--- Исходный отрывок ---

Нет, В. Шаламов даже не нужно полемизировать с Ф. М. Достоевским по поводу преимущества каторги и «свежего воздуха» над тюремным бездельем, он наглядно показывает, что лагеря XX века и XIX – это совершенно разные механизмы. Ф. М. Достоевский в «Записках из мертвого дома» пишет: «Без своего особого, собственного занятия, которому бы он предан был всем своим умом, всем расчетом своим, человек в остроге не мог бы жить»[41]. Контраргументом звучит у Шаламова описание лагерного заключенного, который отработав шестнадцать часов в день, после гудка следует на вечернюю поверку, заготовку дров и т. д. В результате на сон ему отводится лишь четыре часа, а выходные дни случаются лишь при морозе в минус шестьдесят градусов. В таких условиях остается лишь одно – существовать.
Но каждый, и это третий тезис данного эссе, нес в себе некий огонь, который давал ему жить, у кого-то была действительная опора там, за колючей проволокой, надежда. Но лишь в одном описание героев Шаламова и Достоевского действительно похоже, в том что свобода – «[…]для арестанта находящегося в остроге как-то свободнее настоящей свободы, то есть той, которая есть в самом деле, в действительности»[42]. Мишель Фуко пишет: «[…] дисциплина производит подчиненные и упражняемые тела, «послушные» тела. Дисциплина увеличивает силы тела (с точки зрения экономической полезности) и уменьшает те же силы (с точки зрения политического послушания)»[43]. Так, золото – это смерть (для арестантов): золотые забои истощают, истребляют человека; север выступает великой пробой. Но герой Шаламова не умирает и не собирается умирать, ведь: «[…]жизнь, даже самая плохая, состоит из смены радостей и горя, удач и неудач, и не надо бояться, что неудач больше, чем удач»[44].
Воля к жизни, как ни странно это может показаться, способна сыграть с человеком злую шутку, именно она может помешать выжить, и наоборот, определенный момент безразличия к себе, смиренность с голодом, унижениями, тяжелой работой дает бо́льшую возможность остаться в живых. Несомненно, человек физически крепче, сильнее и выносливее животных, но поставив свое духовное начало служить физическому, он способен преодолевать бесконечные превратности лагерной жизни.

--- Извлеченные данные ---

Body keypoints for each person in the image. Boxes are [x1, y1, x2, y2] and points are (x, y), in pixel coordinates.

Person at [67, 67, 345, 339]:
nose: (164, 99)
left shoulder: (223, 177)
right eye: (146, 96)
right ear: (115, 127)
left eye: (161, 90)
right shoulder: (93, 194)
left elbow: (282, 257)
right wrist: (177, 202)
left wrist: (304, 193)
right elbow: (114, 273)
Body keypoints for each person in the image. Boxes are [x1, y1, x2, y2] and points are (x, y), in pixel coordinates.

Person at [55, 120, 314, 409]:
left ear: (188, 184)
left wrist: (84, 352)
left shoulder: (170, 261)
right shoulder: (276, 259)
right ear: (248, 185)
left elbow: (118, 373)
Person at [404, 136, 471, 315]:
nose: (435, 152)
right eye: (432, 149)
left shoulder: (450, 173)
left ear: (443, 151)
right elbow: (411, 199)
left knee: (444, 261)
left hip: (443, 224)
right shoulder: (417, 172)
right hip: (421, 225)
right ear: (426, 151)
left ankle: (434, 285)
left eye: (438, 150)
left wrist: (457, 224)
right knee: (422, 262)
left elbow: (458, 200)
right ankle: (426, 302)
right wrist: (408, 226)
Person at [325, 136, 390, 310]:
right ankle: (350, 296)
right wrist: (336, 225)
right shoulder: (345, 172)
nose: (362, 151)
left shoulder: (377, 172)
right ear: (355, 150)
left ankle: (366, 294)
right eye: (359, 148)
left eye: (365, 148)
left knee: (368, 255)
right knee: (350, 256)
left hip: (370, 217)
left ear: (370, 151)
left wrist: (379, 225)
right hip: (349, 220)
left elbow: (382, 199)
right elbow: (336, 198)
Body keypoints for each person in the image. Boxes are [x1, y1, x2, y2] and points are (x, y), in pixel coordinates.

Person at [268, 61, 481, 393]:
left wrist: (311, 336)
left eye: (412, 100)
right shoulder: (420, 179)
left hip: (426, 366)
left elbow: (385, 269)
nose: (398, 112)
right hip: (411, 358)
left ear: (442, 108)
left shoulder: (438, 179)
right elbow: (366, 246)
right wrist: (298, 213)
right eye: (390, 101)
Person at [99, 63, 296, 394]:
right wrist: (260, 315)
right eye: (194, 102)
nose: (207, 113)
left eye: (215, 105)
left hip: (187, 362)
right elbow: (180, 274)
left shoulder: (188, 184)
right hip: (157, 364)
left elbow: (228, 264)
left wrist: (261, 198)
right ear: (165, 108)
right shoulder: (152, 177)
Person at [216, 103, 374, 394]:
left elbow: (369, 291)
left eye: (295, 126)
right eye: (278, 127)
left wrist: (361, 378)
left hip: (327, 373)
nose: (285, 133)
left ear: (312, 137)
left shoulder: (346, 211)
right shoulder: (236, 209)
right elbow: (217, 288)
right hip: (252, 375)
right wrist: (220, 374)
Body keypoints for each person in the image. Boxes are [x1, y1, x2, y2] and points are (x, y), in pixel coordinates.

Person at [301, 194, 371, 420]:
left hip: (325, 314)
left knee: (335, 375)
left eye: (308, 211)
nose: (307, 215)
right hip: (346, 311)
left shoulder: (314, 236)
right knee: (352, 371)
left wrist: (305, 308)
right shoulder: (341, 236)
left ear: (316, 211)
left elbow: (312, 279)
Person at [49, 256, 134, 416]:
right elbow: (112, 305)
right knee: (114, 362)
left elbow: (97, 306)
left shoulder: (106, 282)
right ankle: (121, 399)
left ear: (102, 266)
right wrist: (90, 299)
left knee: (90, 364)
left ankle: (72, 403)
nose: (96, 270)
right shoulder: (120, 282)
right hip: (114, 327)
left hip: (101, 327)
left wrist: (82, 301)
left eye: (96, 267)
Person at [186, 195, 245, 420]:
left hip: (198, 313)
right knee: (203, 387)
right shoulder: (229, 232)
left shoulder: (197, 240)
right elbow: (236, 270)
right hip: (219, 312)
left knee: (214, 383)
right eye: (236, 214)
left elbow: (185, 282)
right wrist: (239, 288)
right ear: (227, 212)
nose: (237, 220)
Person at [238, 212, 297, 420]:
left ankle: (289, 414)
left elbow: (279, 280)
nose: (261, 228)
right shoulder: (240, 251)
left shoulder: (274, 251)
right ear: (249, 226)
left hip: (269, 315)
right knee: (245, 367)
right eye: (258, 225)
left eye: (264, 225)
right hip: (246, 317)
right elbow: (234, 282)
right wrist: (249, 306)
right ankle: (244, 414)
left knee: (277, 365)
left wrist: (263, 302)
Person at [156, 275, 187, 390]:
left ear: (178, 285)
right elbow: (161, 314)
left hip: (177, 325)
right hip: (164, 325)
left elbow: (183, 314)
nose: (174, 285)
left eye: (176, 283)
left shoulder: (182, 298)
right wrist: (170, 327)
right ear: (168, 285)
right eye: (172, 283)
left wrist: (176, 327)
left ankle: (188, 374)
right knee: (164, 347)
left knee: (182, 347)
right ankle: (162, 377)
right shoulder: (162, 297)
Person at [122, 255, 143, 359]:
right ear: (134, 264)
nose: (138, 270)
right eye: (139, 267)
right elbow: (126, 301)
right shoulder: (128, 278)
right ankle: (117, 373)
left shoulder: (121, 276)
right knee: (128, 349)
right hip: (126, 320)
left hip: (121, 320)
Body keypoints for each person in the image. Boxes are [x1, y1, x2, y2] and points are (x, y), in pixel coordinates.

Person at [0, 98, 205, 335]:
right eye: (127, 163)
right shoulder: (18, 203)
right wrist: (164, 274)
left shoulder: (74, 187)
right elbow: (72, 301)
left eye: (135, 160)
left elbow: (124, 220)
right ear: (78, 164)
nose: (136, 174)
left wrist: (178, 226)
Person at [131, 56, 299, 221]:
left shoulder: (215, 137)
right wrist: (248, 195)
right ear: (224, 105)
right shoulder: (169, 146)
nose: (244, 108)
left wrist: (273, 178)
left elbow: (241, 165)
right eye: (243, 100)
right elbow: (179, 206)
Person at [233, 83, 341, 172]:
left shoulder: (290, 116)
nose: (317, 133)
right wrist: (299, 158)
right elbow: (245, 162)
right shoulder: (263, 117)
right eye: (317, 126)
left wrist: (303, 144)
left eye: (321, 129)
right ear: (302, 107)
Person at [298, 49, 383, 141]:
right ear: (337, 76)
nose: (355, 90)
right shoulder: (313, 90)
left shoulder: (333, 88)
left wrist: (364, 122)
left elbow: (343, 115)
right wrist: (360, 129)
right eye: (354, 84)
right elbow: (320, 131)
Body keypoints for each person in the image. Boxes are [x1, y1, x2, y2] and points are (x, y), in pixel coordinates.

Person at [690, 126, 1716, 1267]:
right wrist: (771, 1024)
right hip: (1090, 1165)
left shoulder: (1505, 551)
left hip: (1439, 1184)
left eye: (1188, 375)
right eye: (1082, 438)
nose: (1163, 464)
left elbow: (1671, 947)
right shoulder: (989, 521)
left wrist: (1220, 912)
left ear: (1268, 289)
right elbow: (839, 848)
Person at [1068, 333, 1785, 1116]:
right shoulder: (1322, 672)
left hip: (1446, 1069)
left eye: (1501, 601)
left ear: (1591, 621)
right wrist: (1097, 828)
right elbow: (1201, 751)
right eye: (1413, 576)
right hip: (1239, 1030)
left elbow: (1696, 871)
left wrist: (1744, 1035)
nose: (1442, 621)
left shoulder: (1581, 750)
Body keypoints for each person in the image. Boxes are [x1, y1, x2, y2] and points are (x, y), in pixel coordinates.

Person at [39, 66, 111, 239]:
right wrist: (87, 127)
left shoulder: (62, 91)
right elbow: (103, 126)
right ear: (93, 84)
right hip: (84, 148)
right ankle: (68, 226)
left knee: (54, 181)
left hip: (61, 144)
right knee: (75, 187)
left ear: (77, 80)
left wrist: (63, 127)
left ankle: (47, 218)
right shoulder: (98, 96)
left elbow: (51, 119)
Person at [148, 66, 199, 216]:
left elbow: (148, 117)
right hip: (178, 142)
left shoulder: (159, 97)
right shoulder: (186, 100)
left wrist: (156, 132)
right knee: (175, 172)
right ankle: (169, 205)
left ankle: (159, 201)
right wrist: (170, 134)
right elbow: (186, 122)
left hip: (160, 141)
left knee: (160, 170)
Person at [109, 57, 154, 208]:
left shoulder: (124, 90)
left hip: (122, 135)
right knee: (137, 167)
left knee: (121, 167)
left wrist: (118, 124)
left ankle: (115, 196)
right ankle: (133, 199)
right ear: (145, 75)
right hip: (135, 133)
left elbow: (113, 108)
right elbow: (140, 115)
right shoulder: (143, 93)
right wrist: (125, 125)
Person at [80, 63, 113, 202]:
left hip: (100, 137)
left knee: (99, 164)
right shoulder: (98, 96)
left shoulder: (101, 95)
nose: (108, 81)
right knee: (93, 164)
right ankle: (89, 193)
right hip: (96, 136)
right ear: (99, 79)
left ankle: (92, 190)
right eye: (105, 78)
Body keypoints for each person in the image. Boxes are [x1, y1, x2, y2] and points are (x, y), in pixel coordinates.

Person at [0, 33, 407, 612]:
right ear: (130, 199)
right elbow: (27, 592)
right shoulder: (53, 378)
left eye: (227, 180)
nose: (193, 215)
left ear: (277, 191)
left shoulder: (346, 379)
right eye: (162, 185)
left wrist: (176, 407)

---

### Условие задания:
Ответьте на вопросы по отрывку выше:
1. Сколько часов на сон остается лагерному заключенному в описании Шаламова?
2. Что, по словам Мишеля Фуко, производит дисциплина?
3. Что, согласно отрывку, способно помешать человеку выжить?

### Результат:
1. Четыре часа.
2. Подчиненные и упражняемые тела, «послушные» тела.
3. Воля к жизни.